The Archbishop of York may well be right to suggest that he will see a female bishop appointed in his lifetime and he did well to tell the Today Programme that "The principle has already been accepted by the General Synod. It has already been accepted by all the dioceses. So what we need to do is find the legislation - 99.9% of the legislation is there," he says.
But I would question his use of words when he went on to suggest: "It's this little business of provision for those who are opposed." Matters of conscience are from being "a little business". Both sides of the debate need to be aware of this.
The world will be watching whatever the Church thinks and the whole Church's credibility (not just Anglican credibility) will be affected by the tone and the progress of the debate in the coming days.
Those who welcomed yesterday's verdict need to avoid any sense of triumphalism. Indeed I am sure that if the apostle Paul were with us he might well suggest that they should avoid any hint of it. But those who were bitterly disappointed need to avoid any sense of bitter recrimination too. And it might help them to re-read the well-known story of the patriarch Joseph (See Genesis 37ff).
Joseph always knew that he was very special but God allowed him to go through a period of intense difficulty and hardship before he was able to realise his dreams. He may not have understood it at the time. Jesus words "what I do now you know not but afterwards you will understand" could easily have been written over Joseph's life. Looking back now we can understand why the years to come could be described as a "rigorous training programme". But hindsight is always easy. The Scripture is quite clear: even when other peoples' motives are wrong God can still ensure that things turn out right for us in the end.

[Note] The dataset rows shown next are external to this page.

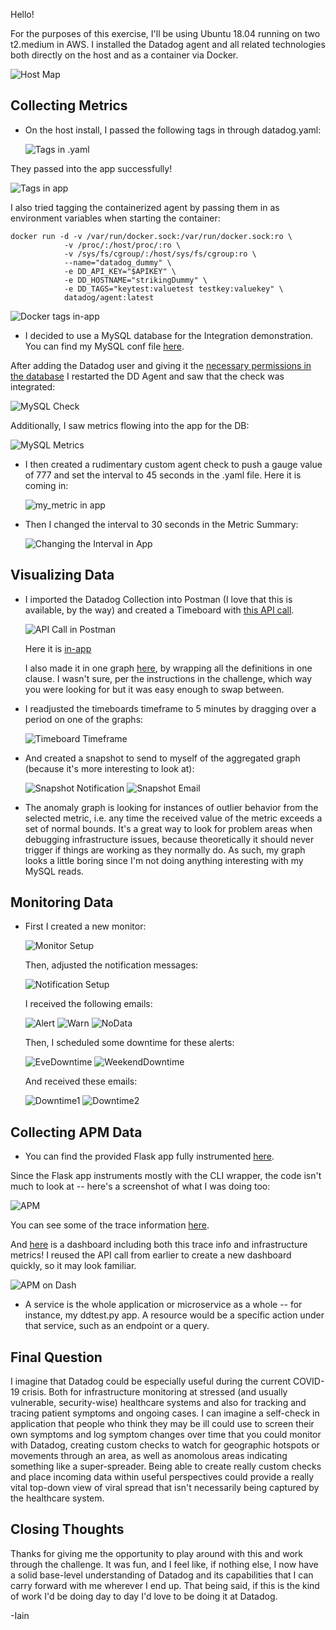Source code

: Hello!

For the purposes of this exercise, I'll be using Ubuntu 18.04 running on two t2.medium in AWS. I installed the Datadog agent and all related technologies both directly on the host and as a container via Docker.

  ![Host Map](https://i.imgur.com/XzeqMpk.png)

<h2> Collecting Metrics </h2>
  
* On the host install, I passed the following tags in through datadog.yaml:
  
  ![Tags in .yaml](https://i.imgur.com/nO8EvJb.png)
 
 They passed into the app successfully!
 
  ![Tags in app](https://i.imgur.com/HCfNhL5.png)
  
  I also tried tagging the containerized agent by passing them in as environment variables when starting the container:
  
  ```DOCKER_CONTENT_TRUST=1 \
docker run -d -v /var/run/docker.sock:/var/run/docker.sock:ro \
              -v /proc/:/host/proc/:ro \
              -v /sys/fs/cgroup/:/host/sys/fs/cgroup:ro \
              --name="datadog_dummy" \
              -e DD_API_KEY="$APIKEY" \
              -e DD_HOSTNAME="strikingDummy" \
              -e DD_TAGS="keytest:valuetest testkey:valuekey" \
              datadog/agent:latest
  ```
  
  ![Docker tags in-app](https://i.imgur.com/IDL4gpy.png)
 
* I decided to use a MySQL database for the Integration demonstration. You can find my MySQL conf file [here](https://github.com/nysyr/hiring-engineers/blob/solutions-engineer/mysql.d/conf.yaml).
 
 After adding the Datadog user and giving it the [necessary permissions in the database](https://github.com/nysyr/hiring-engineers/blob/solutions-engineer/mysql.d/mysqlCommandsExample.txt) I restarted the DD Agent and saw that the check was integrated:
 
 ![MySQL Check](https://i.imgur.com/tCueAVk.png)

Additionally, I saw metrics flowing into the app for the DB:

 ![MySQL Metrics](https://i.imgur.com/D2RAtKP.png)

* I then created a rudimentary custom agent check to push a gauge value of 777 and set the interval to 45 seconds in the .yaml file.
   Here it is coming in:
   
  ![my_metric in app](https://i.imgur.com/TlKq57d.png)
 
* Then I changed the interval to 30 seconds in the Metric Summary:
 
  ![Changing the Interval in App](https://i.imgur.com/MRskJ9W.png)
 
<h2>Visualizing Data</h2>

* I imported the Datadog Collection into Postman (I love that this is available, by the way) and created a Timeboard with [this API call](https://github.com/nysyr/hiring-engineers/blob/solutions-engineer/dashboardPOST.md). 
 
  ![API Call in Postman](https://i.imgur.com/yQ9ngVo.png)
   
   Here it is [in-app](https://app.datadoghq.com/dashboard/3u6-g3j-ehc/hiring-timeboard-2?from_ts=1589479564404&to_ts=1589483164404&live=true)
   
   I also made it in one graph [here](https://app.datadoghq.com/dashboard/bm2-ej7-8ds/hiring-metric?from_ts=1589482320066&to_ts=1589483220066&live=true), by wrapping all the definitions in one <widget> clause. I wasn't sure, per the instructions in the challenge, which way you were looking for but it was easy enough to swap between.
  
* I readjusted the timeboards timeframe to 5 minutes by dragging over a period on one of the graphs:
 
  ![Timeboard Timeframe](https://i.imgur.com/icvBlo0.png)
 
* And created a snapshot to send to myself of the aggregated graph (because it's more interesting to look at):

  ![Snapshot Notification](https://i.imgur.com/BEcdqtb.png)
  ![Snapshot Email](https://i.imgur.com/TKjRhRi.png)
 
* The anomaly graph is looking for instances of outlier behavior from the selected metric, i.e. any time the received value of the metric exceeds a set of normal bounds. It's a great way to look for problem areas when debugging infrastructure issues, because theoretically it should never trigger if things are working as they normally do. As such, my graph looks a little boring since I'm not doing anything interesting with my MySQL reads.

<h2>Monitoring Data</h2>

* First I created a new monitor:
 
  ![Monitor Setup](https://i.imgur.com/seM3ssz.png)
 
  Then, adjusted the notification messages:
  
  ![Notification Setup](https://i.imgur.com/8vxGj0r.png)
  
  I received the following emails:
  
  ![Alert](https://i.imgur.com/eRhs1v1.png)
  ![Warn](https://i.imgur.com/AbK8h3E.png)
  ![NoData](https://i.imgur.com/iFNsVTz.png)
  
  Then, I scheduled some downtime for these alerts:
  
  ![EveDowntime](https://i.imgur.com/RRlvVUT.png)
  ![WeekendDowntime](https://i.imgur.com/Tmay6h7.png)
  
  And received these emails:
  
  ![Downtime1](https://i.imgur.com/O8wmM10.png)
  ![Downtime2](https://i.imgur.com/S3qFzTe.png)
  
<h2>Collecting APM Data</h2>

* You can find the provided Flask app fully instrumented [here](https://github.com/nysyr/hiring-engineers/tree/solutions-engineer/datadogApm).
 
 Since the Flask app instruments mostly with the CLI wrapper, the code isn't much to look at -- here's a screenshot of what I was doing too:
 
  ![APM](https://i.imgur.com/q3rvO5P.png)
 
 You can see some of the trace information [here](https://app.datadoghq.com/apm/service/flask/flask.request?end=1589492429352&env=none&paused=false&start=1588887629352).
 
 And [here](https://app.datadoghq.com/dashboard/ypv-i2e-3nm/hiring-timeboard--apm?from_ts=1589317057564&live=true&to_ts=1589489857564) is a dashboard including both this trace info and infrastructure metrics! I reused the API call from earlier to create a new dashboard quickly, so it may look familiar.

![APM on Dash](https://i.imgur.com/kVRytL5.png)

* A service is the whole application or microservice as a whole -- for instance, my ddtest.py app. A resource would be a specific action under that service, such as an endpoint or a query. 
 
<h2>Final Question</h2>

I imagine that Datadog could be especially useful during the current COVID-19 crisis. Both for infrastructure monitoring at stressed (and usually vulnerable, security-wise) healthcare systems and also for tracking and tracing patient symptoms and ongoing cases. I can imagine a self-check in application that people who think they may be ill could use to screen their own symptoms and log symptom changes over time that you could monitor with Datadog, creating custom checks to watch for geographic hotspots or movements through an area, as well as anomolous areas indicating something like a super-spreader. Being able to create really custom checks and place incoming data within useful perspectives could provide a really vital top-down view of viral spread that isn't necessarily being captured by the healthcare system.

<h2>Closing Thoughts</h2>

Thanks for giving me the opportunity to play around with this and work through the challenge. It was fun, and I feel like, if nothing else, I now have a solid base-level understanding of Datadog and its capabilities that I can carry forward with me wherever I end up. That being said, if this is the kind of work I'd be doing day to day I'd love to be doing it at Datadog.

-Iain
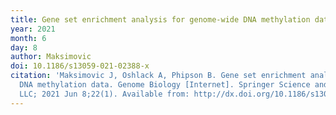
 ```yaml
---
title: Gene set enrichment analysis for genome-wide DNA methylation data
year: 2021
month: 6
day: 8
author: Maksimovic
doi: 10.1186/s13059-021-02388-x
citation: 'Maksimovic J, Oshlack A, Phipson B. Gene set enrichment analysis for genome-wide
  DNA methylation data. Genome Biology [Internet]. Springer Science and Business Media
  LLC; 2021 Jun 8;22(1). Available from: http://dx.doi.org/10.1186/s13059-021-02388-x'
---
```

And Joseph was able to see that, eventually, although he must have been quite confused at times. Instead of climbing high he was thrown into a pit. Instead of being someone important he was given a menial job, falsely accused and thrown into prison. And he was forgotten too. I wonder how many times we would have asked God 'What on earth are you doing?'
Jacob had been turning his favourite son into a bit of a creep but God was intent developing his character and his faith. And so, somewhat similar to Jesus, Joseph had to learn to deal with disappointment and rejection while trusting God at the same time. And he did, which is why he continued to serve his God even when he was in prison. Like Jesus he had to learn what it means to trust God completely – when all the chips are down and everything seems to suggest that we should give up.
And so through honest hard work, suffering and consistency Joseph was being prepared for his great calling and in so doing became a man who changed history as well as showing us what true faith is all about. We would all do well to ponder on that.